Requirement ->
Could you copy out all of the records below exactly, leaving out every picture?

(Excerpts from a dataset)

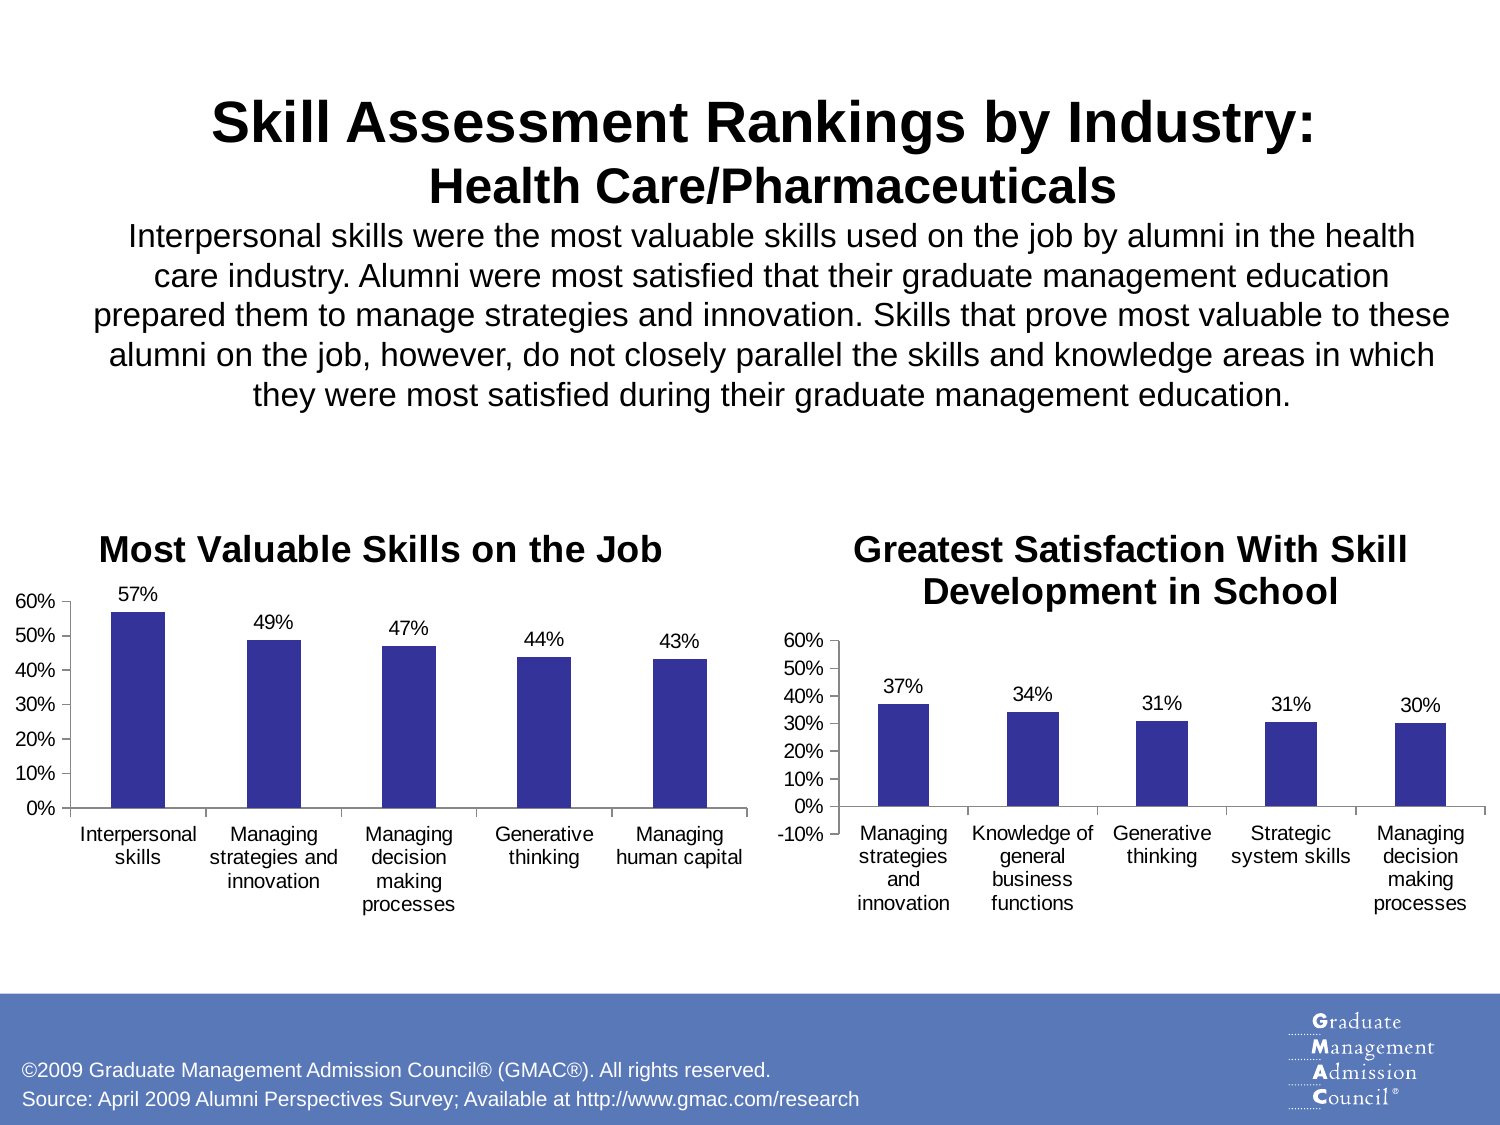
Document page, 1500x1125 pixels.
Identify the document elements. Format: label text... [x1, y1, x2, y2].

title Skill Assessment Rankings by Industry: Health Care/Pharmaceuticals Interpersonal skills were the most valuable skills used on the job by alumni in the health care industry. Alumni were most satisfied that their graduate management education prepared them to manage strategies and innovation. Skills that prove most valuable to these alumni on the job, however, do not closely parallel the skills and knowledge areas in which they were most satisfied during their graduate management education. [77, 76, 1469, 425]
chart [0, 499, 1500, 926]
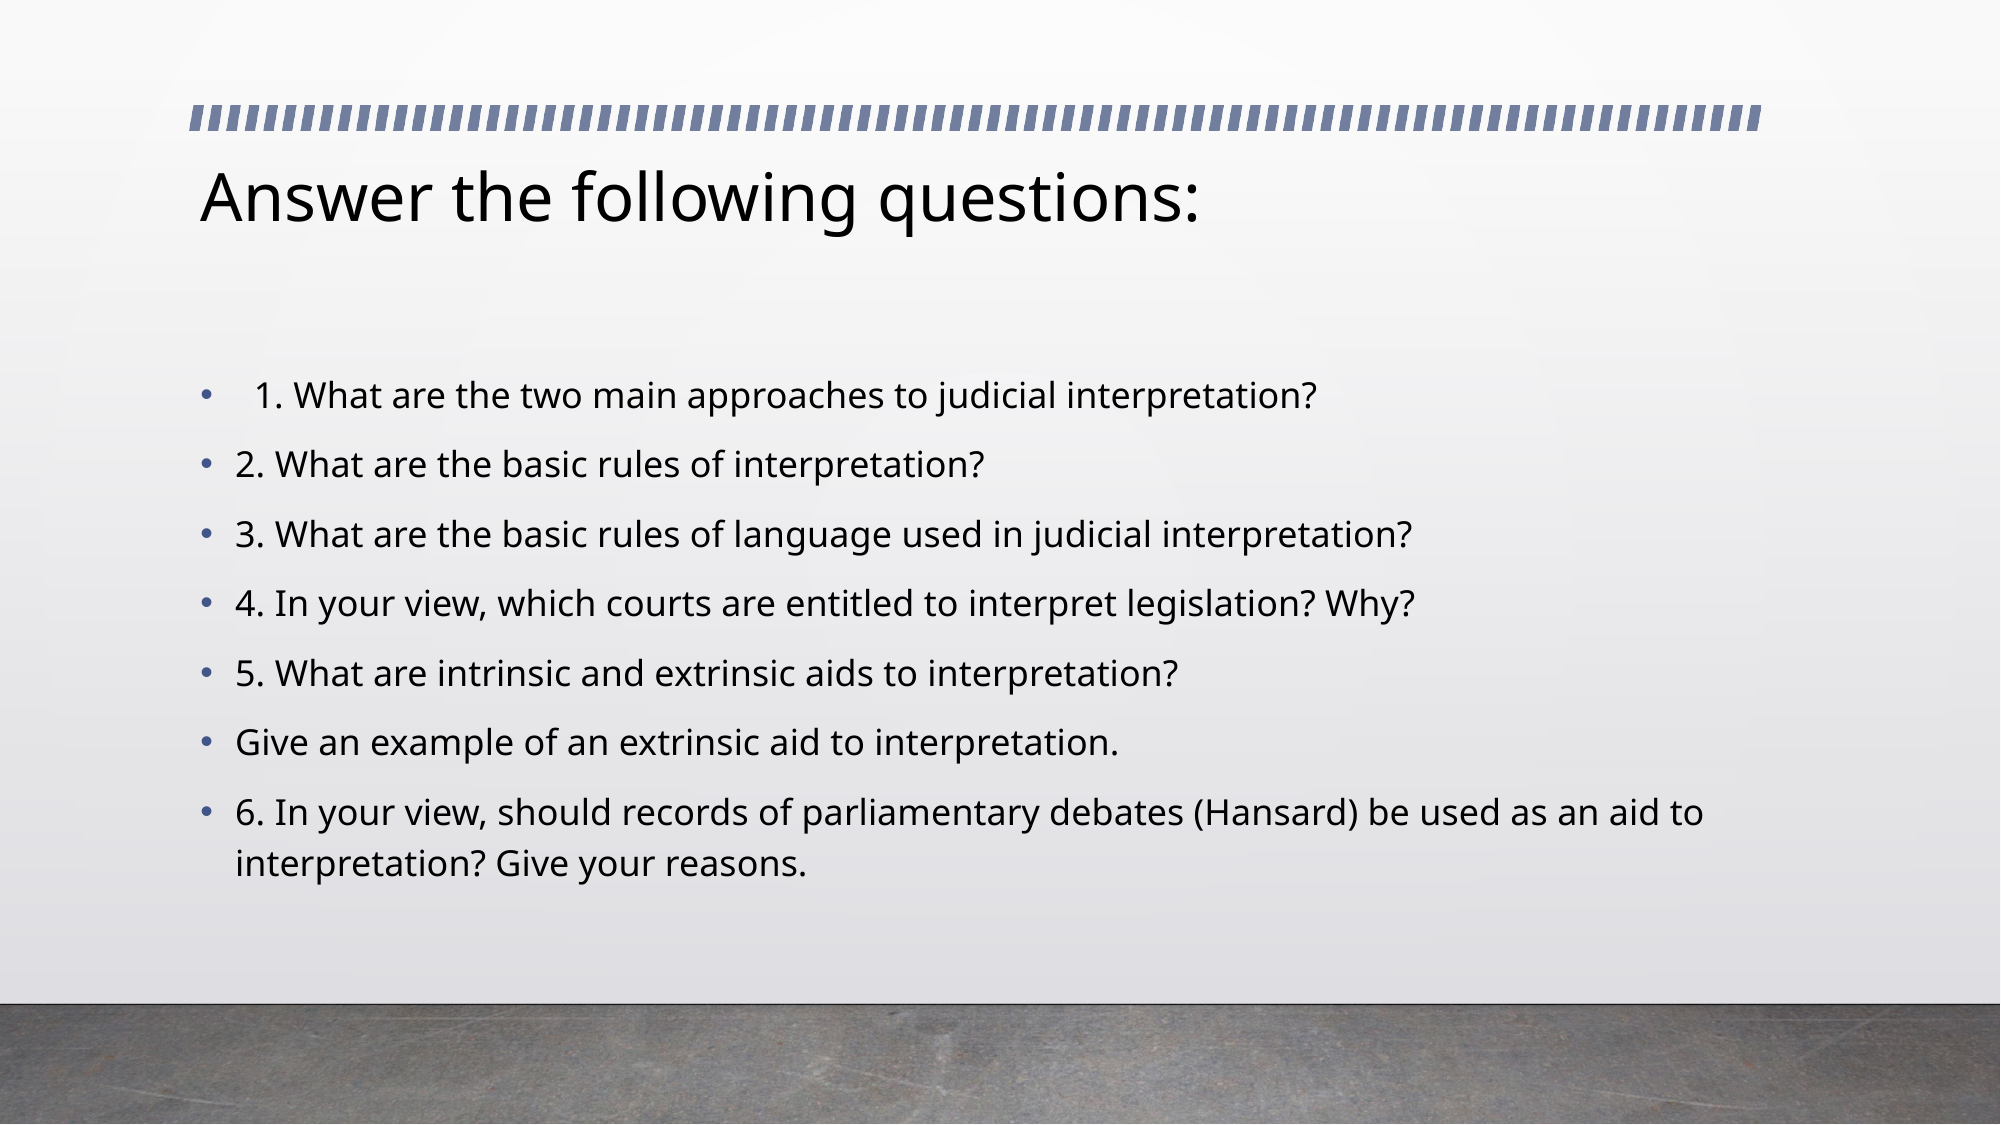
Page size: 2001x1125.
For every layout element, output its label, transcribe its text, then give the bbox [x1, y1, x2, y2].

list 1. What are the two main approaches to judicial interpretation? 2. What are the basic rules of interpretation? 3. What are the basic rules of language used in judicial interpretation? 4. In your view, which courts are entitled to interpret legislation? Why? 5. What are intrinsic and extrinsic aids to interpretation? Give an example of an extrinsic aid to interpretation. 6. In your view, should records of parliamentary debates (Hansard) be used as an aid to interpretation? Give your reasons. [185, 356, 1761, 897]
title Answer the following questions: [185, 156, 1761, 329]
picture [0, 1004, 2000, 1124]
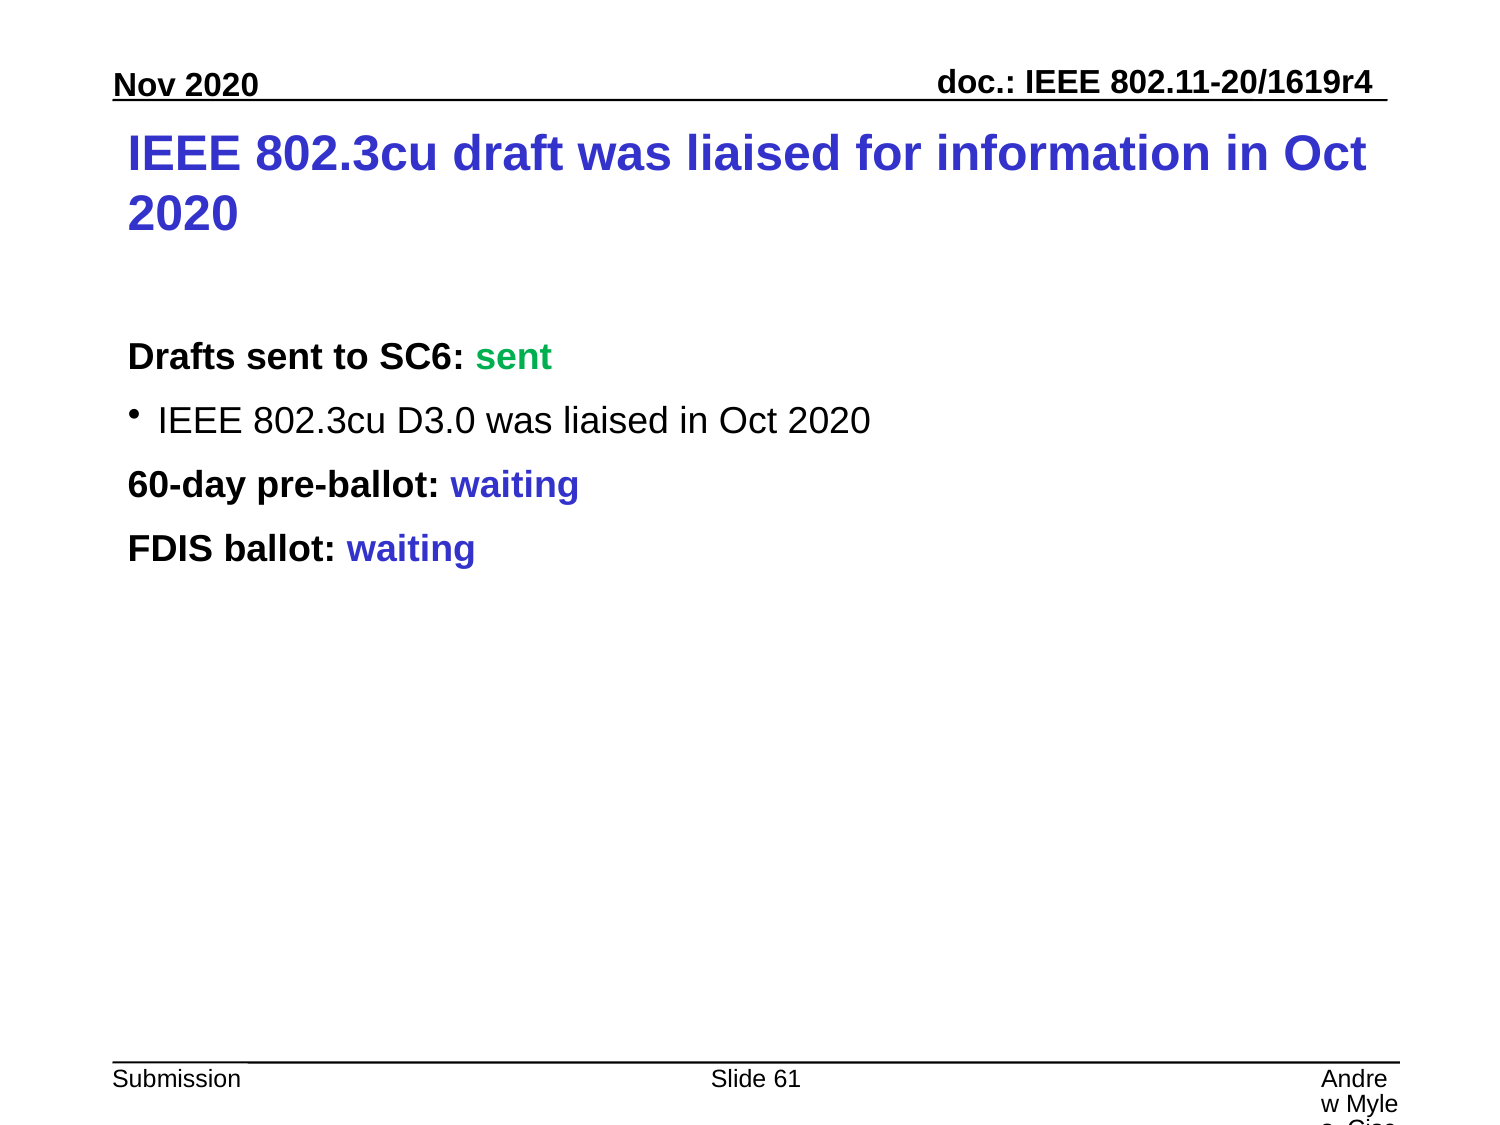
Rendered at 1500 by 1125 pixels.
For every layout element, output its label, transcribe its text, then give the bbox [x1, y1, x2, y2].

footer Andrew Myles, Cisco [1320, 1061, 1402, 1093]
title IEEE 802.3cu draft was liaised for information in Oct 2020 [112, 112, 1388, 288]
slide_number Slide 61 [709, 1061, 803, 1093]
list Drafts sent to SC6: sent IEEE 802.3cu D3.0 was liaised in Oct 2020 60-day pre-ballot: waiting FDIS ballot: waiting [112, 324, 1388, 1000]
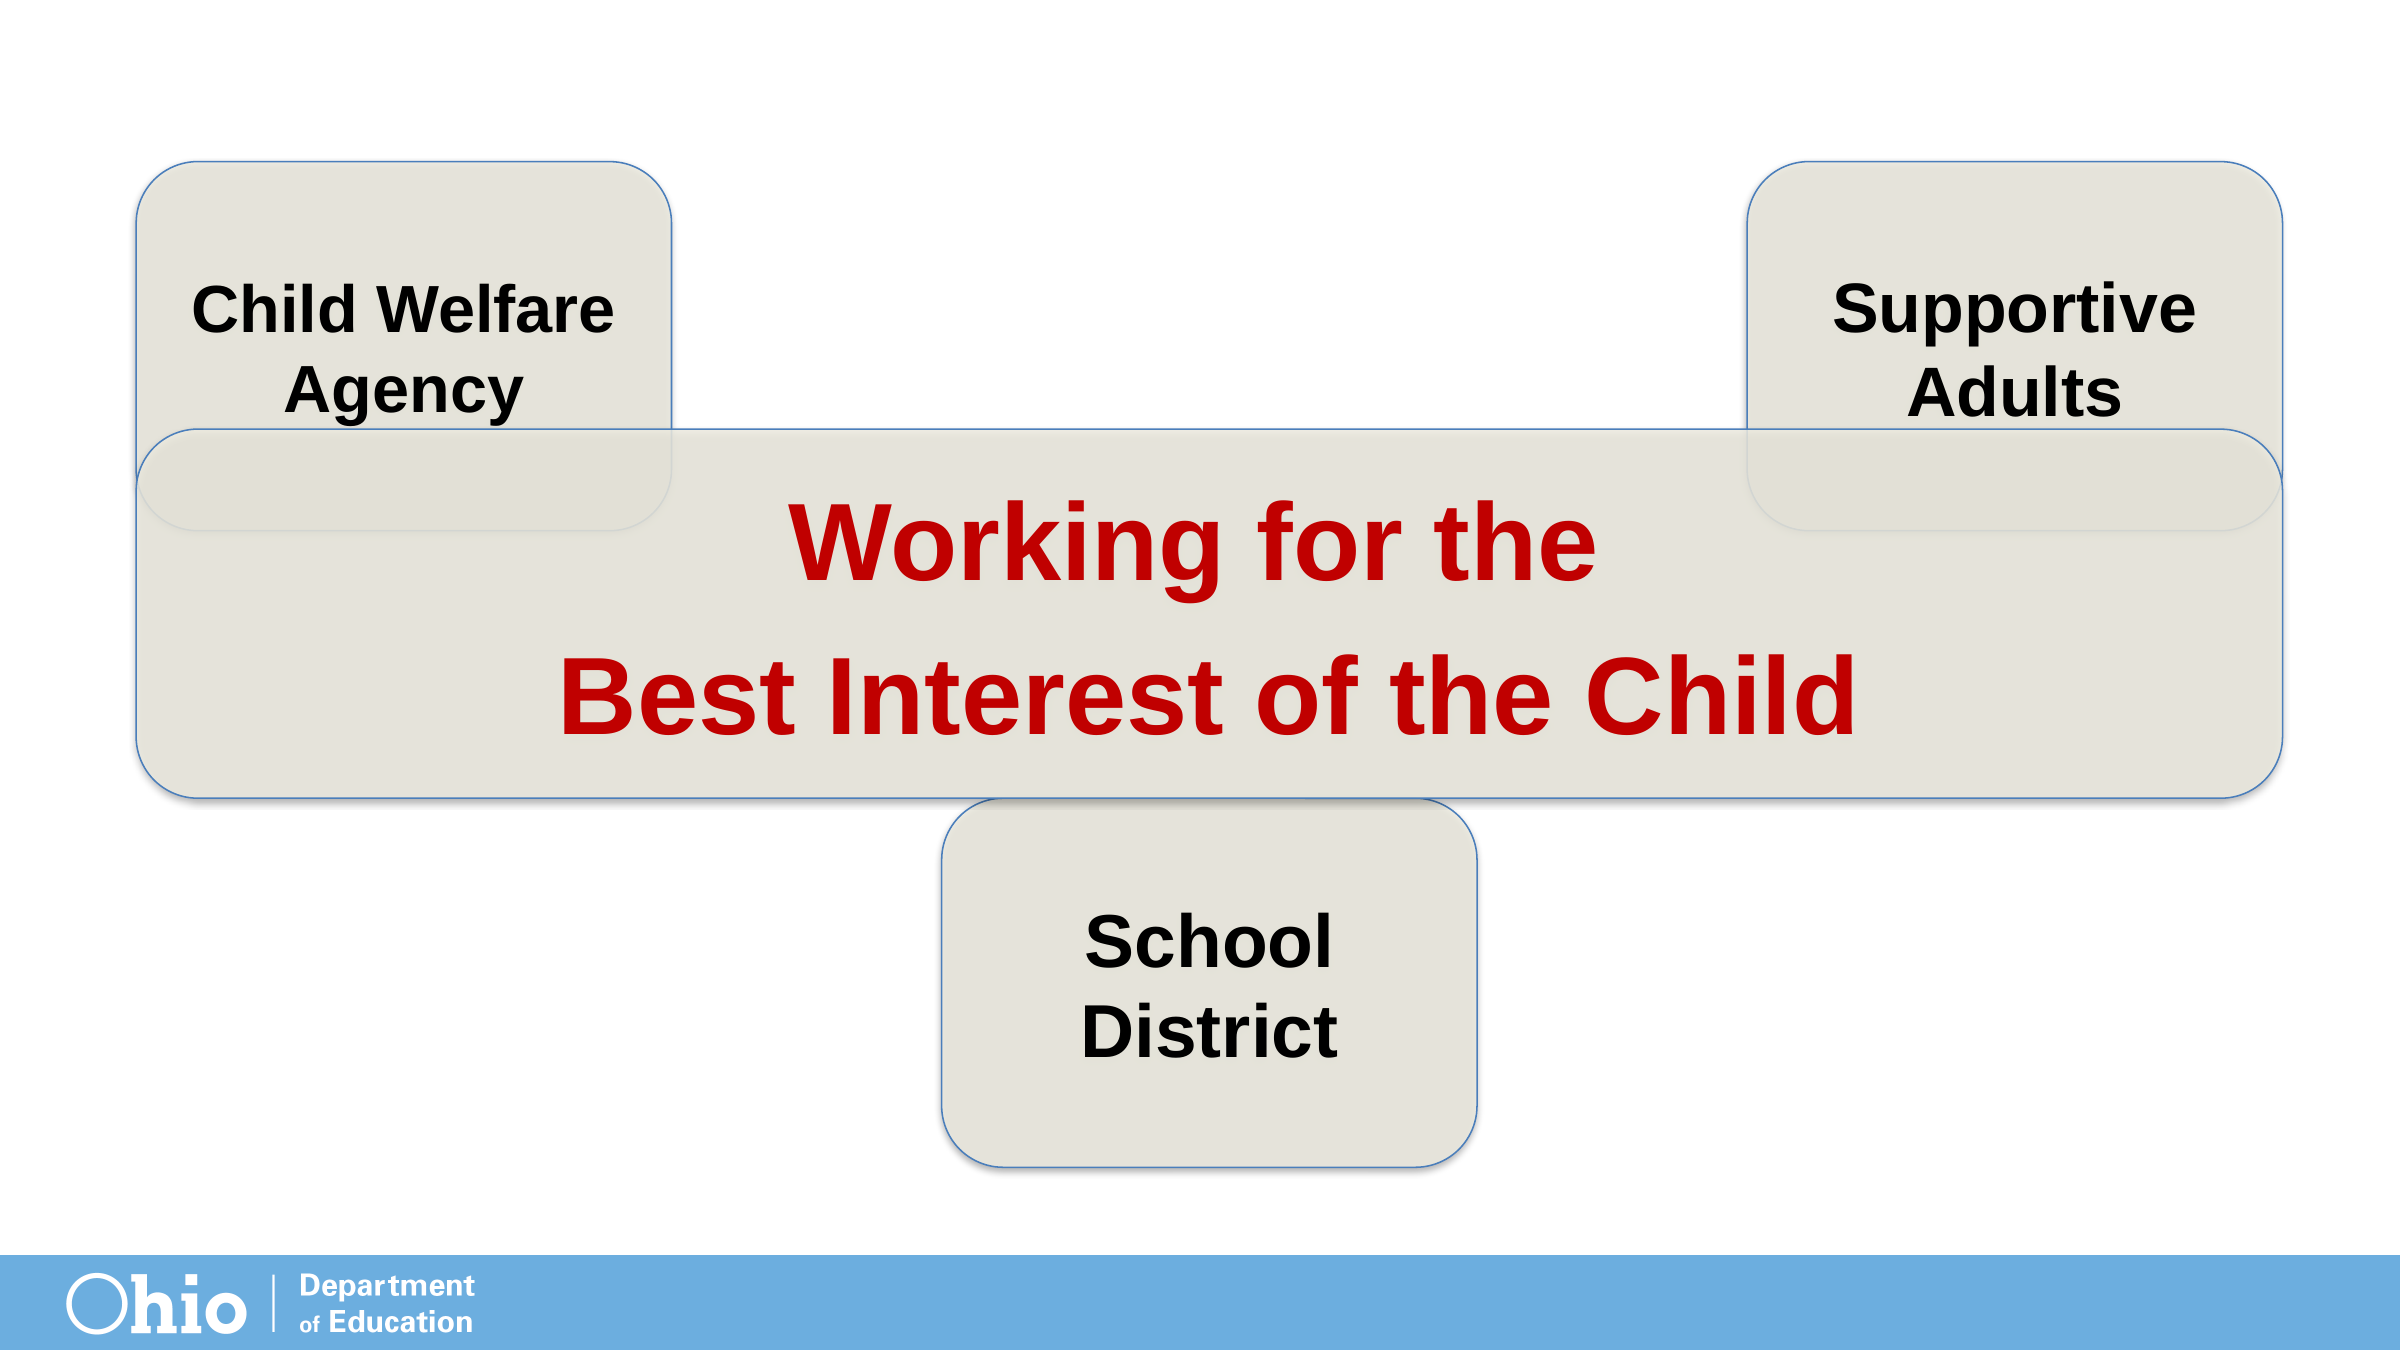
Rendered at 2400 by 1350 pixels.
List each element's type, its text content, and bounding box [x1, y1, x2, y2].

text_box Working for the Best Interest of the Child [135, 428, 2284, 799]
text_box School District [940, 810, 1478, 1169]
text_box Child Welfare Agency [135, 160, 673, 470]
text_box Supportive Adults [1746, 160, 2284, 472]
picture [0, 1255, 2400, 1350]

Answer area ->
Document page, 1500x1125 pixels.
Identify the document elements. Format: label text... [x1, y1, x2, y2].

title Skill Assessment Rankings by Industry: Health Care/Pharmaceuticals Interpersonal skills were the most valuable skills used on the job by alumni in the health care industry. Alumni were most satisfied that their graduate management education prepared them to manage strategies and innovation. Skills that prove most valuable to these alumni on the job, however, do not closely parallel the skills and knowledge areas in which they were most satisfied during their graduate management education. [77, 76, 1469, 425]
chart [0, 499, 1500, 926]
Page size: 2001x1125.
For every layout element, output its label, transcribe its text, then give the bbox [x1, y1, x2, y2].

list 1. What are the two main approaches to judicial interpretation? 2. What are the basic rules of interpretation? 3. What are the basic rules of language used in judicial interpretation? 4. In your view, which courts are entitled to interpret legislation? Why? 5. What are intrinsic and extrinsic aids to interpretation? Give an example of an extrinsic aid to interpretation. 6. In your view, should records of parliamentary debates (Hansard) be used as an aid to interpretation? Give your reasons. [185, 356, 1761, 897]
title Answer the following questions: [185, 156, 1761, 329]
picture [0, 1004, 2000, 1124]
Rendered at 1500 by 1125 pixels.
For every layout element, output its label, transcribe its text, then give the bbox [x1, y1, x2, y2].

footer Andrew Myles, Cisco [1320, 1061, 1402, 1093]
title IEEE 802.3cu draft was liaised for information in Oct 2020 [112, 112, 1388, 288]
slide_number Slide 61 [709, 1061, 803, 1093]
list Drafts sent to SC6: sent IEEE 802.3cu D3.0 was liaised in Oct 2020 60-day pre-ballot: waiting FDIS ballot: waiting [112, 324, 1388, 1000]
Rendered at 2400 by 1350 pixels.
List each element's type, its text content, and bounding box [x1, y1, x2, y2].

text_box Working for the Best Interest of the Child [135, 428, 2284, 799]
text_box School District [940, 810, 1478, 1169]
text_box Child Welfare Agency [135, 160, 673, 470]
text_box Supportive Adults [1746, 160, 2284, 472]
picture [0, 1255, 2400, 1350]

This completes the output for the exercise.